Time dummy is a variable which equals 1 for a given year and 0 for all other years. It allows to control for time-specific fixed effects i.e. shocks which impact is restricted to a given time-period, affects or panel units and are not controlled by other explanatory variables. Normally you should include T-1 time dummies (for T being time dimension of a dataset) but it can be restricted if you have some strong prior as to where the time-fixed effects should occure (e.g. war years). Time trend is a variable which is equal to the time index in a given year (if your sample includes years 2000-2010 than time trend variable equals 1 for 2000, 2 for 2001 etc.). It allows to control for the exogenous increase in the dependent variable which is not explained by other variables. You may include both type of variables simultaneously as long as you have some solid explanation, however neither time-dummies nor time trend is a solution to nonstationarity (unit root) issue. I would recommend that you first check stationarity of your data with the use of panel unit root tests.
Dear Piotr, thank you for clear explanation. I haven't checked the stationary of the unit root yet. After receiving your comments, I include both time trends and dummies into the regression. There is no significant change in the results. At least I am confident that including both time trends and dummies at the same time is ok. First I thought that if I choose one, I have to exclude another.
I apply this control variable in non-linear model.
Time-trend is usually applied as a proxy for technical progress, whereas time-dummy is to control for a specific year, for example serious flood or natural disaster year.
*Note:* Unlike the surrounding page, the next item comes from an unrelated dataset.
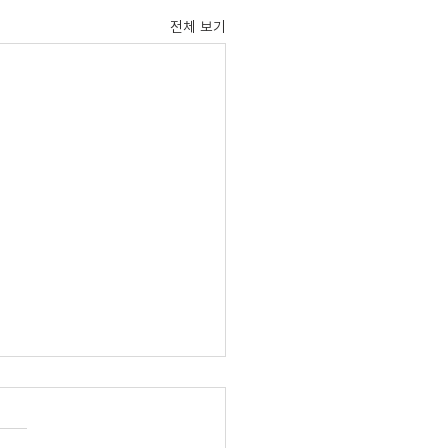
전체 보기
Not all panel data analysis need to go through stationarity tests. It depends on what your research question is. If you are trying any kind of co-integration analysis, then checking for stationarity is a must.
Hi, I have a very related question so I write it here. I am working with panel data. If I have a non-stationary issue (having done panel unit root tests), Piotr said that adding time trend would not solve this issue.
Non-stationary data leads to problems of spurious correlations.
So, the way I understand it is that we add time trend (t=0,1,2..T) as an independent variable if we want to solve a spurious problem, controlling for exogenous increases in the independent and dependent variables.
And as Piotr said, our data is still non-stationary but we no longer have the spurious problem? Is it correct?
So what is the relevance of adding time trend to stationarity? I dont think I have a co-integration analysis, so do I need to worry about the non-stationary issue?Should we eliminate the problem of non-stationarity? Having made the time series stationary (by whatever means), what`s the point of the time trend? (It is not going to spurious because we have made it stationary, is that right?)